It has been since hanging a 50-burger on the Colts a month ago that Dallas has had a decisive win. Even that one was uncomfortable until the offensive explosion in the third quarter. Sure, with the exception of the game they bungled away to the Jags and the absolute self-caning against Washington on Sunday, they’d won most of those games. But did you ever feel comfortable until the time expired watching any of those wins? More troubling is that, discounting Trevor Lawrence, the quality of opposing quarterbacks who have given this heralded Dan Quinn defense fits in recent weeks is loathsome. You barely pulled out W’s against the terrible twosome of Davis Mills and Jeff Driskel at home against Houston? Then follow that with similar struggles against the upside-down swagger:talent ratio-possessing Gardner Minshew. And then give plenty of highlight tape to two late-round third-string QBs making their first career starts in Josh Dobbs for Tennessee and Sam Howell for Washington, the latter of whom threw a 15-yard TD against you on his first NFL pass? I don’t think you can overestimate just how significant the loss of cornerbacks Anthony Brown and Jourdan Lewis have been on this defense. Without a backfield that can cover, opposing QBs can get the ball out quick, and Dallas’ usual top-tier pass rush is rendered useless. Opposing offenses can suddenly drive down the field on the Cowboys.
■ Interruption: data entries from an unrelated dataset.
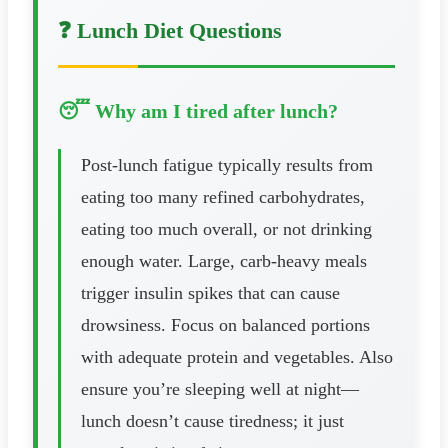
❓ Lunch Diet Questions
😴 Why am I tired after lunch?
Post-lunch fatigue typically results from
eating too many refined carbohydrates,
eating too much overall, or not drinking
enough water. Large, carb-heavy meals
trigger insulin spikes that can cause
drowsiness. Focus on balanced portions
with adequate protein and vegetables. Also
ensure you’re sleeping well at night—
lunch doesn’t cause tiredness; it just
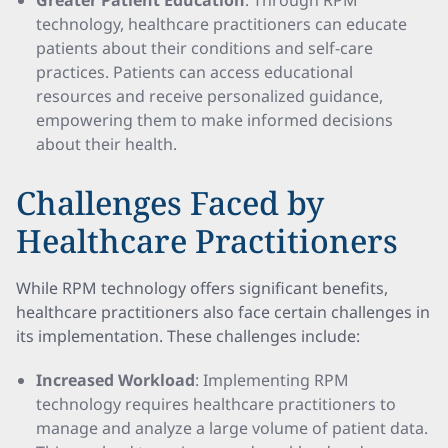
Greater Patient Education
: Through RPM
technology, healthcare practitioners can educate
patients about their conditions and self-care
practices. Patients can access educational
resources and receive personalized guidance,
empowering them to make informed decisions
about their health.
Challenges Faced by
Healthcare Practitioners
While RPM technology offers significant benefits,
healthcare practitioners also face certain challenges in
its implementation. These challenges include:
Increased Workload
: Implementing RPM
technology requires healthcare practitioners to
manage and analyze a large volume of patient data.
Couple the recent defensive woes with a quarterback in Dak Prescott who has suddenly decided to try his best Jameis Winston impression, and it feels strongly like another patented Cowboys one-and-done playoffs coming. Look, there’s no bigger Dak apologist than me. I have ended friendships over my defense of No. 4, but something is way off with the seventh-year QB. At one time, he was among the quarterbacks most careful with the ball. He now leads the league in interceptions with 15. That, despite missing five whole games to injury earlier in the year. That staggering number of INTs includes four pick-sixes, three in just the last four games.

This team is falling apart at the exact wrong time. As I have consistently said, despite his recent inconsistency, Prescott has a better chance of being responsible for any Cowboys postseason success than he does of being its demise. It would be just like him to go into Tampa and lead Dallas to the victory by slinging it all over the field, essentially the exact opposite of the last time the ’Boys played there. You know, Week 1, when Dak had the worst game of his career? Well, until this past Sunday that is.

Even if they win, my once stalwart confidence is too shaken to think they make it out of the divisional round. I had them as NFC favorites just two months ago. Now, I can sense Lucy Van Pelt’s elusive football being placed on the ground before me, and I have the sinking suspicion that, when the final whistle blows, I’m going to end up on my back in the dirt.